Il campionario di relazioni epistolari della Novelli, pur essendo assai ampio, non è chiaramente onnicomprensivo delle relazioni amorose vissute su carta tra poeti e scrittori nel corso del tempo e chiaramente non potrebbe esserlo per una miriade di motivi. Tante sono, infatti, le raccolte di memorie e di corrispondenza che nel tempo sono state portate alla luce, tradotte e curate anche in relazione ad altri intellettuali di indubbia caratura: penso alla folta corrispondenza di Federico García Lorca con vari amanti, ad alcuni dei quali dedicò gli ardenti Sonetos del amor oscuro, ma anche al rapporto epistolare di Antonia Pozzi con il maestro Antonio Maria Cervi, quello segretissimo tra Antonio Machado e la sua “Guiomar”, Pilar de Valderrama, la relazione tra Pedro Salinas e Katherine Whitmore, fonte ispiratrice della trilogia amorosa inaugurata con La voz a te debida (1934), finanche Anna Achmatova – poetessa raffinatissima – e l’artista Amedeo Modigliani, esponente della vita bohémien della capitale parigina.

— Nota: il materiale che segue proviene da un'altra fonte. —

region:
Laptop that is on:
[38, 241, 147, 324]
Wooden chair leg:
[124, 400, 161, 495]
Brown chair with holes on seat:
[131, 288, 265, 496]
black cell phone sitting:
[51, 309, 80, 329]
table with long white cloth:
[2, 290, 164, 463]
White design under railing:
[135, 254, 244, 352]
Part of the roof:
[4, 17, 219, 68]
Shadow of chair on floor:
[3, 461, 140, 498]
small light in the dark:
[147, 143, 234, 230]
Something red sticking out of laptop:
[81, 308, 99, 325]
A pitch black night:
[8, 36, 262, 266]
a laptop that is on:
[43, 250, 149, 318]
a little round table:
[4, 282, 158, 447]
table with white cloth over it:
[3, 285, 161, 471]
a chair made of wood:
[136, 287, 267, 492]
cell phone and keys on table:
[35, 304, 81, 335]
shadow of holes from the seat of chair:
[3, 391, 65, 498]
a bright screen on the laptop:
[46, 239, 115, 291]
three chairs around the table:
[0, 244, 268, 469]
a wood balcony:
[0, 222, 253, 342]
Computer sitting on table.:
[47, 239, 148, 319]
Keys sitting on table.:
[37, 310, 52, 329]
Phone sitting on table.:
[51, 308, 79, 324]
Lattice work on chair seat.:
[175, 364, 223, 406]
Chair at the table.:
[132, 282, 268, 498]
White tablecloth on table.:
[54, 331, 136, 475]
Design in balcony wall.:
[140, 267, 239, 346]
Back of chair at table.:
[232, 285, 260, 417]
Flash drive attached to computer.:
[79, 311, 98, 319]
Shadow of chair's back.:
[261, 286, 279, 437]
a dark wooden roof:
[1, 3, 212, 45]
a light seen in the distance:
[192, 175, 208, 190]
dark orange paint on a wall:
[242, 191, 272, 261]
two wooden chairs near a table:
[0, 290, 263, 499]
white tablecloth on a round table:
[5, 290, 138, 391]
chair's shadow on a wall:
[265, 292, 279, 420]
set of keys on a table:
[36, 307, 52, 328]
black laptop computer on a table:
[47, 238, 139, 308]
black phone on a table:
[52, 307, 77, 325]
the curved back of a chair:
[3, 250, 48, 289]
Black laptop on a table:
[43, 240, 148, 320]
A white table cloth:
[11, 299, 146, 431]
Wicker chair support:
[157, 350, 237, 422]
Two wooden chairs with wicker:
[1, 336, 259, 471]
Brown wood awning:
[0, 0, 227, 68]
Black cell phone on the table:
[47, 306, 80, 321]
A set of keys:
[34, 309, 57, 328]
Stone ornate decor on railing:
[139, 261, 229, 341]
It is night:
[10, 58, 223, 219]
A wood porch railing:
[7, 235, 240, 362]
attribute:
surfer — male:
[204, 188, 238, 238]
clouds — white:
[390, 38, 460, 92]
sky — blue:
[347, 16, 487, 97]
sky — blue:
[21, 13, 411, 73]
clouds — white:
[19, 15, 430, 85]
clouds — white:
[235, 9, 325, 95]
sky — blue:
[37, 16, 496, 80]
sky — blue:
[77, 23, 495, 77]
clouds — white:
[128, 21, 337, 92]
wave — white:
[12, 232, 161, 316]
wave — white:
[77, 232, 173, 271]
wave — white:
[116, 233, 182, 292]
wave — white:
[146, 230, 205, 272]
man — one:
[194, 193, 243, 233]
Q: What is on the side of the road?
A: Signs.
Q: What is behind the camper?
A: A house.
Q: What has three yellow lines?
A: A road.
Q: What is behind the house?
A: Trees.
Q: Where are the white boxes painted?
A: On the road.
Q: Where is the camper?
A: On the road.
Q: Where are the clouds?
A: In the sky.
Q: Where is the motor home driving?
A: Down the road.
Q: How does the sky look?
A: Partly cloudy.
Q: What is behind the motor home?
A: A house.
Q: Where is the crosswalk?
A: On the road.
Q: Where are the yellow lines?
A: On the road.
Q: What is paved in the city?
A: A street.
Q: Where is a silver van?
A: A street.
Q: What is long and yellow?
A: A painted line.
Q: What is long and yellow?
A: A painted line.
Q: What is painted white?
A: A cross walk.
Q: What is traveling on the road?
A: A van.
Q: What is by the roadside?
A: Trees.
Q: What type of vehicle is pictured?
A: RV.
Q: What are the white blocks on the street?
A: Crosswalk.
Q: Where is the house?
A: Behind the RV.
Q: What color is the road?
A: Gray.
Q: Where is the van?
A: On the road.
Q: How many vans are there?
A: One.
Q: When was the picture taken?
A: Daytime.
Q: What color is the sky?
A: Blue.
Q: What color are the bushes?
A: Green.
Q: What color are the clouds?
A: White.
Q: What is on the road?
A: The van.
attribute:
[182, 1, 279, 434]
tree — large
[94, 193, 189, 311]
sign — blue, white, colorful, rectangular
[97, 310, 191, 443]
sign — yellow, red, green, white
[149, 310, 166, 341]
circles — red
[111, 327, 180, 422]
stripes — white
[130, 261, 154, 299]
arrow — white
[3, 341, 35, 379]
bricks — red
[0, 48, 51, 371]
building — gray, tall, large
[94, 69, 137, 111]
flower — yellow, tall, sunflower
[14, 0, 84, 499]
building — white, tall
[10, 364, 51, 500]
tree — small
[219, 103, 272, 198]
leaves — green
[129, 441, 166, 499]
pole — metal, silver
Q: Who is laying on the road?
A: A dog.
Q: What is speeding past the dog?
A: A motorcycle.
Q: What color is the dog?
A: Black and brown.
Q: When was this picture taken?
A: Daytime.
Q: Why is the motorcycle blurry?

Virginia Woolf, che come Emily Dickinson fu una grande amante delle lettere e tenne una fitta corrispondenza con amici e colleghi nel corso della sua vita (entrambe non sono menzionate nel volume della Novelli) ci fornisce un ulteriore chiaro esempio di simbiotico attaccamento tra scrittura e vita, tra amore per le lettere e passione umana. Nella sua lettera di congedo dal mondo, ordinatamente lasciata per l’amorevole marito Leonard (un’altra ne lasciò indirizzata alla sorella Vanessa Bell) prima di annegarsi nel fiume Ouse, pur impossessata da una potente crisi nervosa (come tante altre ne aveva vissute e, in parte, attraversate) lasciò scritte queste righe: “Carissimo, sono certa di stare impazzendo di nuovo. Sento che non possiamo affrontare un altro di quei terribili momenti. E questa volta non guarirò. Inizio a sentire voci, e non riesco a concentrarmi. Perciò sto facendo quella che sembra la cosa migliore da fare. Tu mi hai dato la maggiore felicità possibile. Sei stato in ogni modo tutto ciò che nessuno avrebbe mai potuto essere. Non penso che due persone abbiano potuto essere più felici fino a quando è arrivata questa terribile malattia. Non posso più combattere. So che ti sto rovinando la vita, che senza di me potresti andare avanti. E lo farai, lo so. Vedi, non riesco neanche a scrivere come si deve. Non riesco a leggere. Quello che voglio dirti è che devo tutta la felicità della mia vita a te. Sei stato completamente paziente con me, e incredibilmente buono. Voglio dirlo – tutti lo sanno. Se qualcuno avesse potuto salvarmi, saresti stato tu. Tutto se n’è andato da me tranne la certezza della tua bontà. Non posso continuare a rovinarti la vita. Non credo che due persone possano essere state più felici di quanto lo siamo stati noi”. Una lettera di triste congedo, di una lucidità disarmante dinanzi al disturbo psichico ormai non più governabile ma, a sua volta, il testamento di un amore come pochi, che non finisce con la morte e si eternizza con la parola e il ricordo.